ECLI:NL:RBGEL:2024:9394

Rechtbank Gelderland

Datum uitspraak
23 oktober 2024
Publicatiedatum
23 december 2024
Zaaknummer
11200521 \ CV EXPL 24-5635
Instantie
Rechtbank Gelderland
Type
Uitspraak
Rechtsgebied
Civiel recht
Procedures
  • Op tegenspraak
Rechters
Vindplaatsen
  • Rechtspraak.nl
AI samenvatting door LexboostAutomatisch gegenereerd

Rechtsgeldige opzegging van een overeenkomst voor de lediging van rolcontainers en de gevolgen van niet tijdige betaling

In deze zaak heeft de kantonrechter van de Rechtbank Gelderland op 23 oktober 2024 uitspraak gedaan in een geschil tussen [eiseres] en [gedaagde] over de rechtsgeldigheid van de opzegging van een overeenkomst voor de inzameling van bedrijfsafval.
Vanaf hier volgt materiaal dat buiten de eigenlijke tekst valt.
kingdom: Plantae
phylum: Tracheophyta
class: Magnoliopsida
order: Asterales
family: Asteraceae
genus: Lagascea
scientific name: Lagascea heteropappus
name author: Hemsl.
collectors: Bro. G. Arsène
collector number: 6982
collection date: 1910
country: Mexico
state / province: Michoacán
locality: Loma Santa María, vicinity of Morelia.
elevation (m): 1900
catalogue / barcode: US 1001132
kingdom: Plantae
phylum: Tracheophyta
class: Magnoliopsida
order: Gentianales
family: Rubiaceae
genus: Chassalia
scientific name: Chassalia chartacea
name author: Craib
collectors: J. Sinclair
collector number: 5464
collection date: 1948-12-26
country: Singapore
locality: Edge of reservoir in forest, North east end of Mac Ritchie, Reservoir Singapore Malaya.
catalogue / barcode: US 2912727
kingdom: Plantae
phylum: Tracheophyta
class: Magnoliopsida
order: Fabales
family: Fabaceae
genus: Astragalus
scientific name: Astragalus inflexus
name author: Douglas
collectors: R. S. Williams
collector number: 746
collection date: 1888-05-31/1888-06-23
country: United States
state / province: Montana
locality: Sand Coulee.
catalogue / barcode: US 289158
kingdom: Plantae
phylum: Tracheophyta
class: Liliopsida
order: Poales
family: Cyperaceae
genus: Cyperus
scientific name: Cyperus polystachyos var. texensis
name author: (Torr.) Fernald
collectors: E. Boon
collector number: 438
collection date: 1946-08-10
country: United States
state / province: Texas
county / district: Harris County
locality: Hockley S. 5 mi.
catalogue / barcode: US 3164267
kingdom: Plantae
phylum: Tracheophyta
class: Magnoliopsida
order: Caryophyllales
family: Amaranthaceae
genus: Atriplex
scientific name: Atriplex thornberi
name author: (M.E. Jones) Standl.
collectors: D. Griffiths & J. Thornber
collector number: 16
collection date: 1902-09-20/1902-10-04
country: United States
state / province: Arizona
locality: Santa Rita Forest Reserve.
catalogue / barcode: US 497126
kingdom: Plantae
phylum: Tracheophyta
De partijen hadden op 10 september 2019 een overeenkomst gesloten, waarbij [eiseres] verantwoordelijk was voor de lediging van rolcontainers van [gedaagde] tegen een maandelijkse vergoeding. De overeenkomst had een looptijd van 36 maanden en kon alleen schriftelijk met een opzegtermijn van zes maanden worden opgezegd. [gedaagde] stelde dat zij de overeenkomst op 28 juni 2022 per e-mail had opgezegd, maar [eiseres] betwistte de rechtsgeldigheid van deze opzegging, omdat deze niet schriftelijk en aangetekend was gedaan, zoals vereist in de overeenkomst en de algemene voorwaarden.

De kantonrechter oordeelde dat de opzegging van [gedaagde] niet rechtsgeldig was, omdat deze niet voldeed aan de vereisten van de overeenkomst. Echter, de kantonrechter concludeerde dat [eiseres] in haar communicatie had erkend dat de overeenkomst per 1 juli 2024 zou eindigen. [gedaagde] werd veroordeeld tot betaling van openstaande facturen ter waarde van € 825,29, vermeerderd met wettelijke rente en buitengerechtelijke incassokosten. De totale vordering van [eiseres] kwam uit op € 1.053,13, inclusief proceskosten van € 780,72. De kantonrechter verklaarde het vonnis uitvoerbaar bij voorraad, wat betekent dat [gedaagde] onmiddellijk aan de veroordeling moest voldoen, ongeacht eventuele hoger beroep procedures.

Uitspraak

RECHTBANKGELDERLAND
Civiel recht
Kantonrechter
Zittingsplaats Arnhem
Zaaknummer: 11200521 \ CV EXPL 24-5635
Vonnis van 23 oktober 2024
in de zaak van
[eiseres],
gevestigd te [vestigingsplaats] ,
eisende partij,
hierna te noemen: [eiseres] ,
gemachtigde: Flanderijn Gerechtsdeurwaarders,
tegen
[gedaagde],
gevestigd te [vestigingsplaats] ,
gedaagde partij,
hierna te noemen: [gedaagde] ,
procederend in persoon.

1.De procedure

1.1.
Het verloop van de procedure blijkt uit:
- de dagvaarding
- de conclusie van antwoord
- de conclusie van repliek
- de conclusie van dupliek.
1.2.
Ten slotte is vonnis bepaald.

2.De feiten

2.1.
Partijen sluiten op 10 september 2019 een overeenkomst met elkaar. Op basis van die overeenkomst zorgt [eiseres] eenmaal per twee weken voor de inzameling van bedrijfsafval (lediging van rolcontainers) van [gedaagde] voor een bedrag van € 45,00 per maand.
2.2.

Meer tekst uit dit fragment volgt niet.